Fixed lengths and offsets

  • use_fixed_lengths If True in the configuration file, fixed values given by lengths and offsets are used (no periodicity estimation).

  • lengths A list of read lengths to use for creating the profiles if the use_fixed_lengths option is True. Presumably, these are lengths that have periodic metagene profiles.

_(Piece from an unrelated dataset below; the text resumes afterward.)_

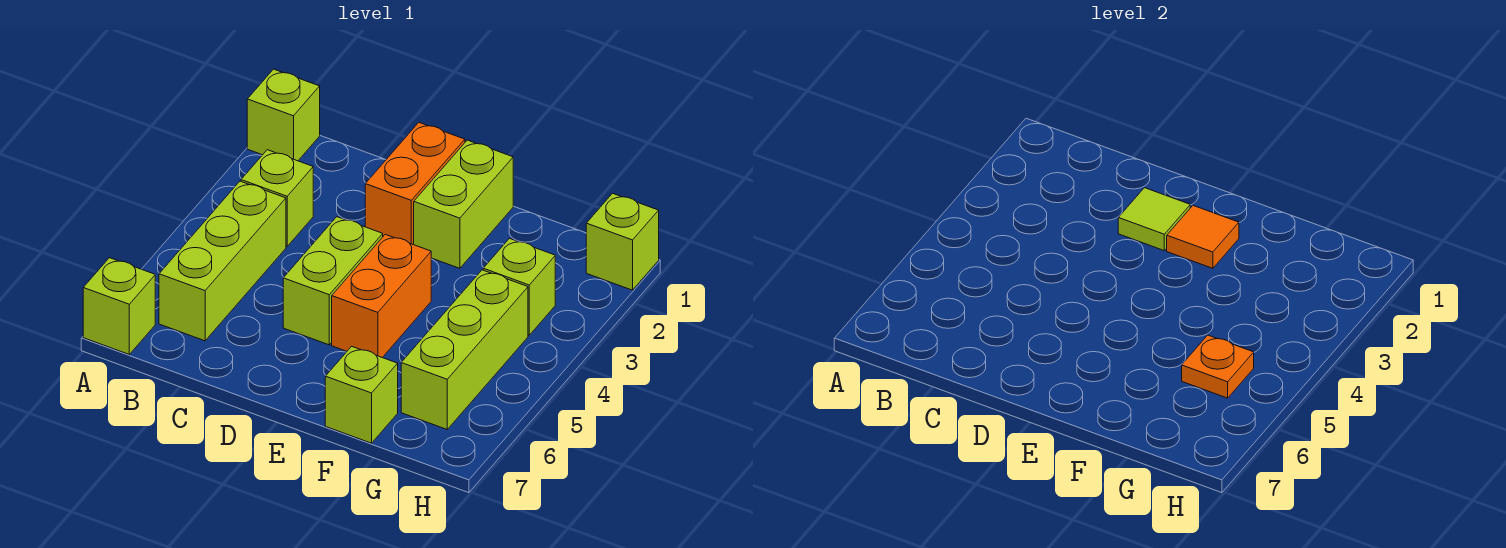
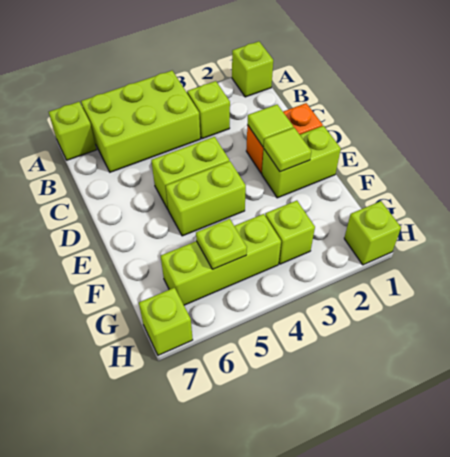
lime 1x3 brick [159,181,286,341] -> lime 2x3 brick [81,71,200,172]
orange 1x1 tile [1167,206,1239,268] -> lime 1x1 tile [264,128,311,172]
orange 1x2 brick [332,234,431,357] -> lime 1x2 brick [166,161,246,236]
lime 1x1 brick [325,346,398,443] -> lime 1x1 brick moved to [139,288,193,355]
orange 1x1 plate [1182,335,1254,398] -> lime 1x1 plate [196,219,247,269]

  • offsets The P-site offset to use for each read length specifed by lengths if the use_fixed_lengths option is True. The number of offsets must match the number of lengths, and they are assumed to match. For example lengths: [26, 29] with offsets: [9, 12] means only reads of lengths 26 bp and 29 bp are used to create the profiles. The 26 bp reads will be shifted by 9 bp in the 5’ direction, while reads of length 29 bp will be shifted by 12 bp.

Smoothing parameters

  • smoothing_fraction The fraction of the data used when estimating each y-value for LOWESS. Default: 0.2.

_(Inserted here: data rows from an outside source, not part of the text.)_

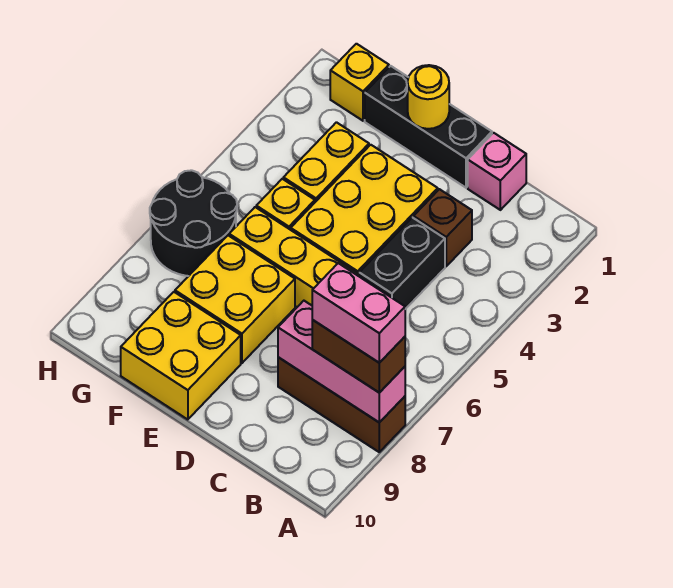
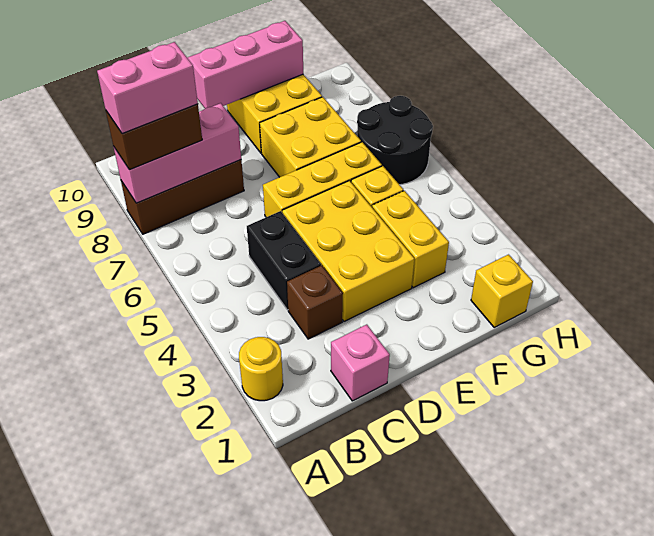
black 1x3 brick [365,66,492,188] -> none
none -> pink 1x3 brick [188,21,303,108]
yellow 1x1 round brick [408,65,449,129] -> yellow 1x1 round brick moved to [239,337,283,401]

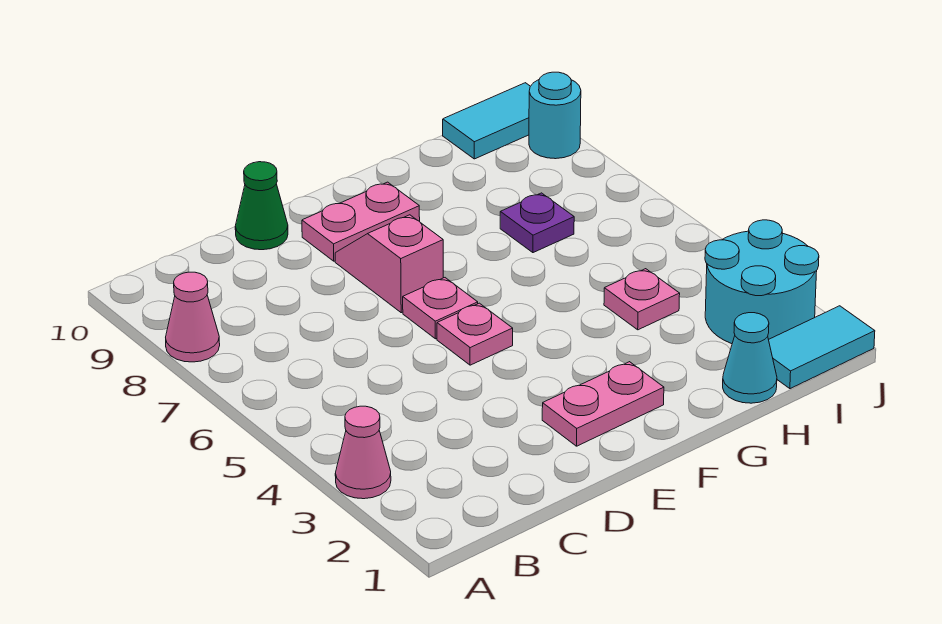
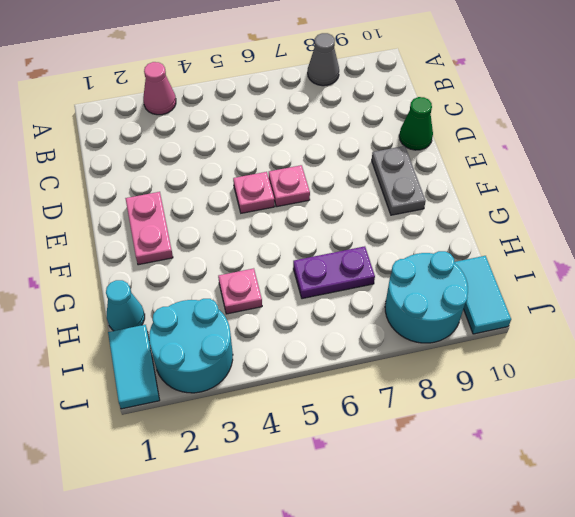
pink 1x1 cone [166,272,220,362] -> grey 1x1 cone [308,33,339,86]
pink 1x2 slope [335,215,443,313] -> none
pink 1x2 plate [302,182,420,261] -> grey 1x2 plate [372,146,426,215]
purple 1x1 plate [500,193,574,253] -> purple 1x2 plate [293,246,375,299]
cyan 1x1 round brick [529,72,581,159] -> cyan 2x2 round brick [385,251,468,343]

  • smoothing_reweighting_iterations The number of residual-based reweightings to perform for LOWESS. See the statsmodels documentation. Default: 0.

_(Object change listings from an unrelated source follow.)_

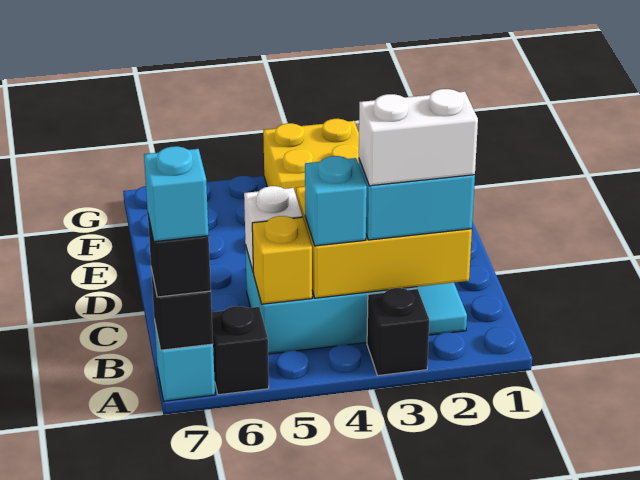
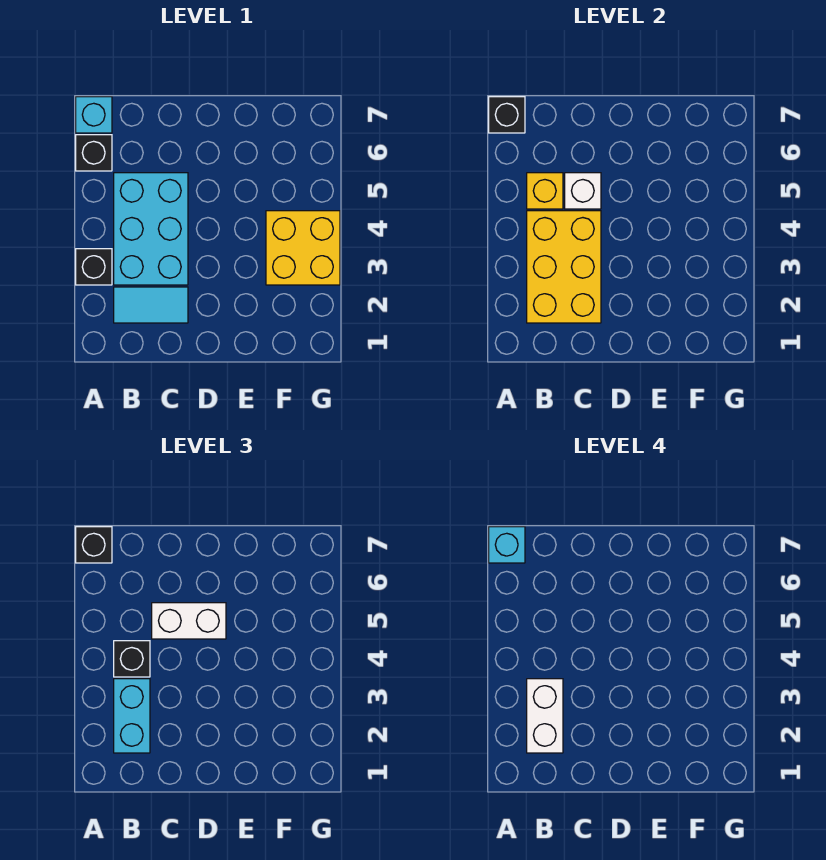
cyan 1x1 brick [305,156,367,246] -> black 1x1 brick [114,641,150,677]
none -> white 1x2 brick [152,603,226,639]

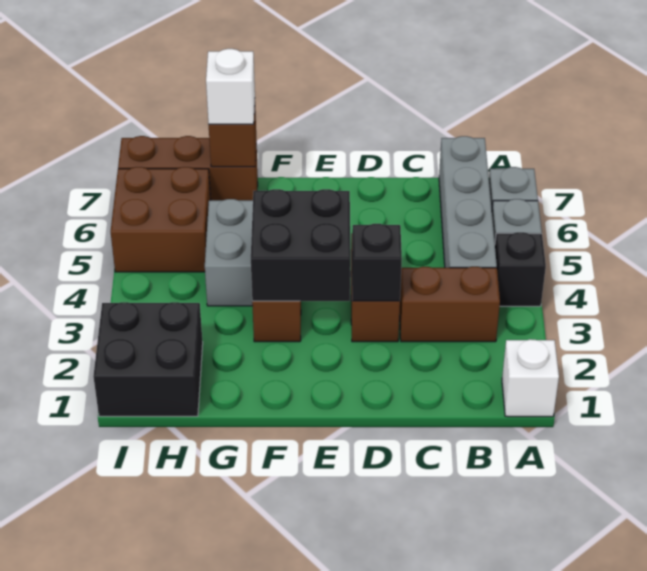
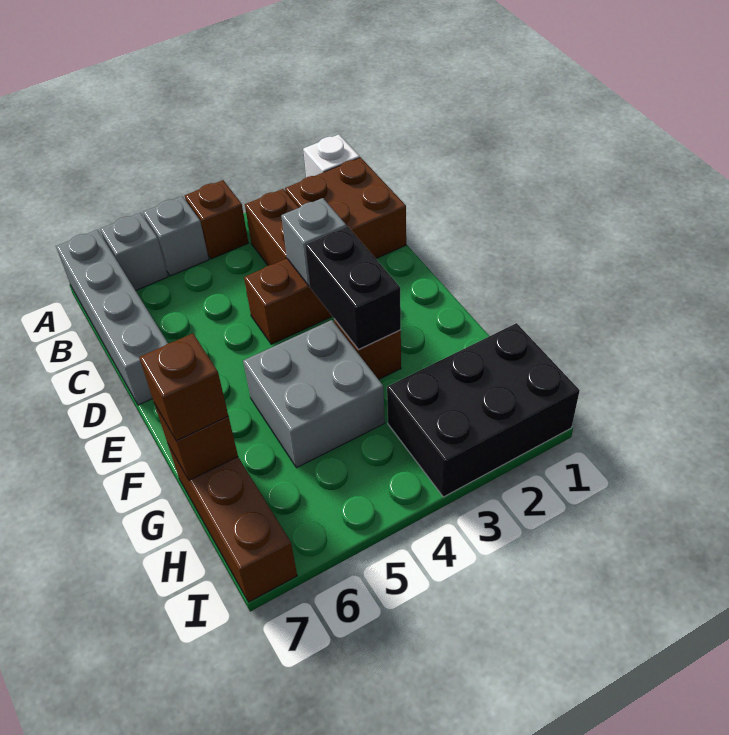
black 1x1 brick [495,232,546,306] -> brown 1x1 brick [185,180,248,259]
grey 1x4 brick [439,136,497,268] -> grey 1x4 brick turned to [56,230,168,405]
black 1x1 brick [352,224,402,301] -> grey 1x1 brick [281,198,347,286]
black 2x2 brick [251,189,351,301] -> black 1x2 brick [305,227,401,350]
white 1x1 brick [206,49,255,124] -> brown 1x1 brick [139,333,228,441]
black 2x2 brick [93,302,203,416] -> black 2x3 brick [387,323,580,497]
brown 2x2 brick [111,167,211,272] -> brown 2x2 brick moved to [285,157,406,259]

Translation prediction parameters

  • orf_min_length_pre ORFs with length < orf_min_length_pre (nucleotides) are not processed. Default: 0 (ignore option).

  • orf_max_length_pre ORFs with length > orf_max_length_pre (nucleotides) are not processed. Default: 0 (ignore option).

  • orf_min_length Only ORFs with length > orf_min_length (nucleotides) are kept in the final set. Default: 8.

  • orf_min_profile_count_pre ORF with profile sum < orf_min_profile_count_pre are not processed. Default: 5.

  • orf_min_profile_count Only ORFs with profile sum > orf_min_profile_count are kept in the final set. Default: None.

  • translation_iterations The number of iterations to use for each chain in the MCMC sampling. Default: 500 (includes warmup).

  • min_bf_mean If max_bf_var and min_bf_likelihood are None (null in YAML), this is taken as a hard threshold on the estimated Bayes factor mean. Default: 5.

  • max_bf_var A hard threshold on the estimated Bayes factor variance. Default: None.

  • min_bf_likelihood A threshold on the likelihood to select an ORF as translated. Default: 0.5.

  • chisq_alpha For the chi-square test, this value is first Bonferroni corrected based on the number of ORFs which pass the smoothing filters. It is then used as the significance threshold to select translated ORFs. Default: 0.01.

Note

A Ribo-seq ORF is translated if [P(bf > min_bf_mean)] > min_bf_likelihood. By default, we do not filter on the variance. If given, then both filters are applied and the result is the intersection.

Attention

Chi-square values are reported, but they are not used for prediction, unless the chi_square_only flag is present in the configuration file, in which case the translation models are not fit to the data, and the posterior distributions are not estimated. This is mostly kept for historical reasons, and may eventually be removed.